● WORK ORDER: Output exactly the lines between the one holding "Table 3. Runtime of different cryptographic" and the last line of the data below, both of those lines included.
------------
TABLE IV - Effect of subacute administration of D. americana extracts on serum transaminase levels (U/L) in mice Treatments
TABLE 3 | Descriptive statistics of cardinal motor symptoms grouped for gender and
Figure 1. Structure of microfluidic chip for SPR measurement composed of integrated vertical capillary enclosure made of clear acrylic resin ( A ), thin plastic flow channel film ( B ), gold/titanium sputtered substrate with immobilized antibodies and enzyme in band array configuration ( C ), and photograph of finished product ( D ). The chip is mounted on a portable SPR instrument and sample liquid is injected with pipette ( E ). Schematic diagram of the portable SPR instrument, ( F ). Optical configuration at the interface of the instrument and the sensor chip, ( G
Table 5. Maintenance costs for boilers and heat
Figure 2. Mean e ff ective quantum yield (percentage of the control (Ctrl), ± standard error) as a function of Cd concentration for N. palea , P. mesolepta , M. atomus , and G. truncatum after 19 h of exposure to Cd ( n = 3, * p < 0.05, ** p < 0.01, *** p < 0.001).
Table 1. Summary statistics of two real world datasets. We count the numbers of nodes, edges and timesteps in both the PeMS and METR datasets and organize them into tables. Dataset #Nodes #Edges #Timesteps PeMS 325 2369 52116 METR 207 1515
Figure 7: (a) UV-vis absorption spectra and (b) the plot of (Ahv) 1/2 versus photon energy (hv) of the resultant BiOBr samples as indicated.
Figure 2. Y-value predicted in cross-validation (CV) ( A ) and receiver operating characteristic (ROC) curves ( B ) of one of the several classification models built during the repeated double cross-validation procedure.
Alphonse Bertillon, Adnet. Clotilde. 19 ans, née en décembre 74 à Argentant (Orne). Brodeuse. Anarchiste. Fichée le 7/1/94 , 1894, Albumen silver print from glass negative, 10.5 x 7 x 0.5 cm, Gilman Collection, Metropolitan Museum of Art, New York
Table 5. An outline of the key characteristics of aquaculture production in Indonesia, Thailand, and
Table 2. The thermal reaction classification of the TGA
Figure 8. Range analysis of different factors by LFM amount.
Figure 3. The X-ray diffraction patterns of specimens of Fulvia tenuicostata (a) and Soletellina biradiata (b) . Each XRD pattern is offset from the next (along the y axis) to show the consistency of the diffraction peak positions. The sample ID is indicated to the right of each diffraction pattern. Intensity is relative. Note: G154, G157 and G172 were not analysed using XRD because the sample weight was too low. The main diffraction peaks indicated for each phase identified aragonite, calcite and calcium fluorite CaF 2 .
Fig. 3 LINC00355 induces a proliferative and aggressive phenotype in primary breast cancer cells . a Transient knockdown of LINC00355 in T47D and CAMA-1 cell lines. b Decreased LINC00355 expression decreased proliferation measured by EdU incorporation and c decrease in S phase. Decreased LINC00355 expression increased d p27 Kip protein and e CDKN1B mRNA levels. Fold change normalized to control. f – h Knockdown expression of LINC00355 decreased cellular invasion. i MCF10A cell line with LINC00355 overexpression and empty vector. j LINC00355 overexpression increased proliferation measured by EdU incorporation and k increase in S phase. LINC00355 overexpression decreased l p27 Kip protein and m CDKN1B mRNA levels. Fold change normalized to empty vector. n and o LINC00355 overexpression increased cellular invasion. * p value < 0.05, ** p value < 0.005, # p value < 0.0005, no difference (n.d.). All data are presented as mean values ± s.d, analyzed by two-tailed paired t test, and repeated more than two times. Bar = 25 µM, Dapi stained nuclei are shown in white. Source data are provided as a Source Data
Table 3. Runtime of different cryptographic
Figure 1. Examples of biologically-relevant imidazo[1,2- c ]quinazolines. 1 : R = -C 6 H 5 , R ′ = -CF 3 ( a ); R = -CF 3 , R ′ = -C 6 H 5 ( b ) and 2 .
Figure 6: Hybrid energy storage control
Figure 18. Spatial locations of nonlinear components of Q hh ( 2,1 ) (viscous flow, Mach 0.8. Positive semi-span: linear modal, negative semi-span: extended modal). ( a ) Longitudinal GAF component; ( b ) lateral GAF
------------
● COMPLETED TASK:
Table 3. Runtime of different cryptographic
Figure 1. Examples of biologically-relevant imidazo[1,2- c ]quinazolines. 1 : R = -C 6 H 5 , R ′ = -CF 3 ( a ); R = -CF 3 , R ′ = -C 6 H 5 ( b ) and 2 .
Figure 6: Hybrid energy storage control
Figure 18. Spatial locations of nonlinear components of Q hh ( 2,1 ) (viscous flow, Mach 0.8. Positive semi-span: linear modal, negative semi-span: extended modal). ( a ) Longitudinal GAF component; ( b ) lateral GAF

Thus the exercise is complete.